DAPL and Externalities: The Problem with Prices

The problem with prices is that they do not always reflect the full costs of an action. One of the best-known examples is cases of “externality,” when there are costs (or in some cases benefits) imposed on others. If prices do not reflect the full cost of the resource, as in the case of pollution from cars and coal power plants, and the need to maintain huge armies in the Middle East to protect access, then consumers will use too much of the resource, given its value.
We need to “get prices right” to ensure that the way we use oil and gas both encourages the correct level of development of hydrocarbons and discourages their use when that would be harmful.
So you may not find the “prices cause more use of petroleum products!” argument above to be a success story. Prices have done their work, but have we gotten prices right? There are reasons to wonder. And if we have not “gotten prices right” then all my optimism above may be misplaced.
Part of the problem with prices for DAPL has to do with the aforementioned externalities. But another part has to do with Native American property rights and eminent domain.

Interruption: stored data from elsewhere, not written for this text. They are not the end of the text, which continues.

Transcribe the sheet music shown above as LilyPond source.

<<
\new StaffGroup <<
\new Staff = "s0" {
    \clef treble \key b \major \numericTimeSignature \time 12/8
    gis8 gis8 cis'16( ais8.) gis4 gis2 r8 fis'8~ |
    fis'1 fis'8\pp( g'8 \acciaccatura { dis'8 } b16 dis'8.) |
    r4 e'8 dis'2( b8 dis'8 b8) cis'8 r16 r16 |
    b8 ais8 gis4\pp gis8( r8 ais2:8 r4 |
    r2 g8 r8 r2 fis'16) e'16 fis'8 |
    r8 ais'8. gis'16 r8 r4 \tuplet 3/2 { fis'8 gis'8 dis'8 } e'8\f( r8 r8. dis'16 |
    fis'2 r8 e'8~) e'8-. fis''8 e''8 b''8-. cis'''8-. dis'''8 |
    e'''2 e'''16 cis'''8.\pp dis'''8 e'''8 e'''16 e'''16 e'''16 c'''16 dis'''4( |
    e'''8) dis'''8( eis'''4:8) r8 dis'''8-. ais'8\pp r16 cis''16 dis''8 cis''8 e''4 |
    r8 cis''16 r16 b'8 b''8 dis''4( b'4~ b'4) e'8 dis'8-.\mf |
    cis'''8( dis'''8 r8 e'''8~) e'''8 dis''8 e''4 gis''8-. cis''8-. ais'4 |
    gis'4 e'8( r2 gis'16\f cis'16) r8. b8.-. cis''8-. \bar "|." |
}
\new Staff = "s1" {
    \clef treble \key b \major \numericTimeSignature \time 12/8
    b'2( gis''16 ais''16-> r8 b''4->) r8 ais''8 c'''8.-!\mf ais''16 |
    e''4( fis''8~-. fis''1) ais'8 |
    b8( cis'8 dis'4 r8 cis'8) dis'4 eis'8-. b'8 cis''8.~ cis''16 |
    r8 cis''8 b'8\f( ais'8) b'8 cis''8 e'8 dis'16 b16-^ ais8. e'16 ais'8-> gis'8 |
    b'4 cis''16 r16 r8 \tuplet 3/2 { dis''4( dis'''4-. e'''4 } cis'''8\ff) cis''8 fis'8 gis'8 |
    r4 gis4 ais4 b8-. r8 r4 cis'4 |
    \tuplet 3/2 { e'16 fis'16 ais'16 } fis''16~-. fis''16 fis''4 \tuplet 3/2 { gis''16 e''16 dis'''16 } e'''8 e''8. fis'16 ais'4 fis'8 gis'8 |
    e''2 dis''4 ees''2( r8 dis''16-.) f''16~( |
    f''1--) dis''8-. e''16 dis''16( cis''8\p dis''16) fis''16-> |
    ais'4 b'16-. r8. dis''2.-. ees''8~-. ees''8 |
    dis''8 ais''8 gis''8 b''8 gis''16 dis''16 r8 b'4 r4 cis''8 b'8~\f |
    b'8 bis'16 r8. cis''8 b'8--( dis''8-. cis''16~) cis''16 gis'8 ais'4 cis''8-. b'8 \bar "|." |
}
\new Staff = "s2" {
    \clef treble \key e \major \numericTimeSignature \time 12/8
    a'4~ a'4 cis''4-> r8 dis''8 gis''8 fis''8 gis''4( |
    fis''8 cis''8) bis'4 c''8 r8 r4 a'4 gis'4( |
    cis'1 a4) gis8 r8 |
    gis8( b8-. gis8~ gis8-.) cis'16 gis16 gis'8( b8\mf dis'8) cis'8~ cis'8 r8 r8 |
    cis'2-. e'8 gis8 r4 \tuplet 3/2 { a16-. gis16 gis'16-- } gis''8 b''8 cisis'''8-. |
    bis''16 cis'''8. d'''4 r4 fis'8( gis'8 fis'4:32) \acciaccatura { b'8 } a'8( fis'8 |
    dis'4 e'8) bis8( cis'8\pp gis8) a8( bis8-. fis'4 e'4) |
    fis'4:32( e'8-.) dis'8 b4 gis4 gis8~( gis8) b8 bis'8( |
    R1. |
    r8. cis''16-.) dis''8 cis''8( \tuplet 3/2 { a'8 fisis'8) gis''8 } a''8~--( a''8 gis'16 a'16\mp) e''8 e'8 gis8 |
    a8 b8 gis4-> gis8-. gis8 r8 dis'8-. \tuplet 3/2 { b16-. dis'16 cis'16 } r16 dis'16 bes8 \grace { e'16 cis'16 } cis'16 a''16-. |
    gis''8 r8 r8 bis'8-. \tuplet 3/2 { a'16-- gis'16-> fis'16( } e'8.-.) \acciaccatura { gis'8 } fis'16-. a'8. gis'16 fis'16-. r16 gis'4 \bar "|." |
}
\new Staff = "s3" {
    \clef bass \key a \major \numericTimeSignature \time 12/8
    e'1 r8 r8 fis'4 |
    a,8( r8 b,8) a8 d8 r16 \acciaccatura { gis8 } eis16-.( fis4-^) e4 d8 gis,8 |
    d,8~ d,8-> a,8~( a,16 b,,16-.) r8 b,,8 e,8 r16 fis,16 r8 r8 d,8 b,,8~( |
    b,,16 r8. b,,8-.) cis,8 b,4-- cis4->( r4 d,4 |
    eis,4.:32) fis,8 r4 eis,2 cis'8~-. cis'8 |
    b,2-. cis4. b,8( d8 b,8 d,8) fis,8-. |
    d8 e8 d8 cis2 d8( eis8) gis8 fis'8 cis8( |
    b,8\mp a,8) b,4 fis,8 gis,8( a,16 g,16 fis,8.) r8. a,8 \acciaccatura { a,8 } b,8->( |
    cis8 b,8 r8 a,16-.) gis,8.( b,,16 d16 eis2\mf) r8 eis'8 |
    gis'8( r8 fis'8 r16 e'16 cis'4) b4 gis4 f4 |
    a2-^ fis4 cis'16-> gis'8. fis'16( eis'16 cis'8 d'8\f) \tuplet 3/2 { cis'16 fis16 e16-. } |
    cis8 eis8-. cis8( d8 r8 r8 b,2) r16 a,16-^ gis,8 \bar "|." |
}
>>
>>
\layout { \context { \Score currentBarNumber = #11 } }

Native American Property Rights

I find it surprising, and bit disturbing, that a lot of pro-market, pro-property-rights folks are so cavalier in dismissing the treaty obligations of the US to respect the sovereign territory of aboriginal Americans. Several Native American groups were ceded very specifically described territories in the Ft. Laramie Treaty of 1851. One of these groups were the Sioux, including the Lakota who now live in the Standing Rock Reservation in North Dakota.
Now, it’s true that the US reneged on its obligations under that treaty, even though the treaty was never formally cancelled. And it’s also true that the US offered a pittance as “compensation,” though the Lakota never accepted the money or agreed to give up their claim on the land.
Much of the land being used for the pipeline near the reservation is “federal,” but only in the sense that the government ignored the 1851 treaty and retained the land. The pipeline route does skirt the federally recognized reservation boundaries, but passes directly through several sacred sites, some of which have already been preemptively bulldozed. But a court has said that the Standing Rock Sioux cannot block construction.
The current objections being made by the Lakota and other groups to DAPL are partly based on the disruption of sacred sites, and partly a concern for the safety of water supplies.
You could say that this is simply an instance where eminent domain can be used, but that’s not exactly right. This is a privately financed and built pipeline; it’s not a state road project. The company building the pipeline, Energy Transfer Partners, is asking for a permanent pipeline easement 50 feet wide, and a temporary construction easement of up to 100 feet on agricultural land. These should be privately negotiated.
How are we to value peoples’ rights to withhold their consent to have the land used in ways they oppose? What is the correct “price” for such considerations? How far can we press the logic of Kelo v. New London in expanding the notion of “public purpose”?
Markets can’t answer this question; it’s a property rights problem. If property rights are not clearly specified, markets fail. That may not be the fault of markets per se, and rather reflect government failure, but it’s a failure nonetheless. How can we “get prices right”?
More generally, how are we to adjudicate disputes about the prices for DAPL? Eminent domain always suppresses the price mechanism, and substitutes coercion and “expertise.” The reason that prices give accurate information about scarcity is that markets aggregate many pieces of information from dispersed sources.
No expert could possibly substitute his or her judgment for that process. The subjective value of the use of land, in the form of the price owners are willing to charge to sell or rent use of the land, is (or should be) a key element of the decision whether, and where, to build the pipeline.

Conclusion

All of this raises an important question: do the economic facts on the ground tell us that DAPL should be built? I’m afraid I don’t know. The more I learn, the less sure I am of the answer. Still, if we can move our debates in that direction of getting prices right, at least we will be asking the right questions.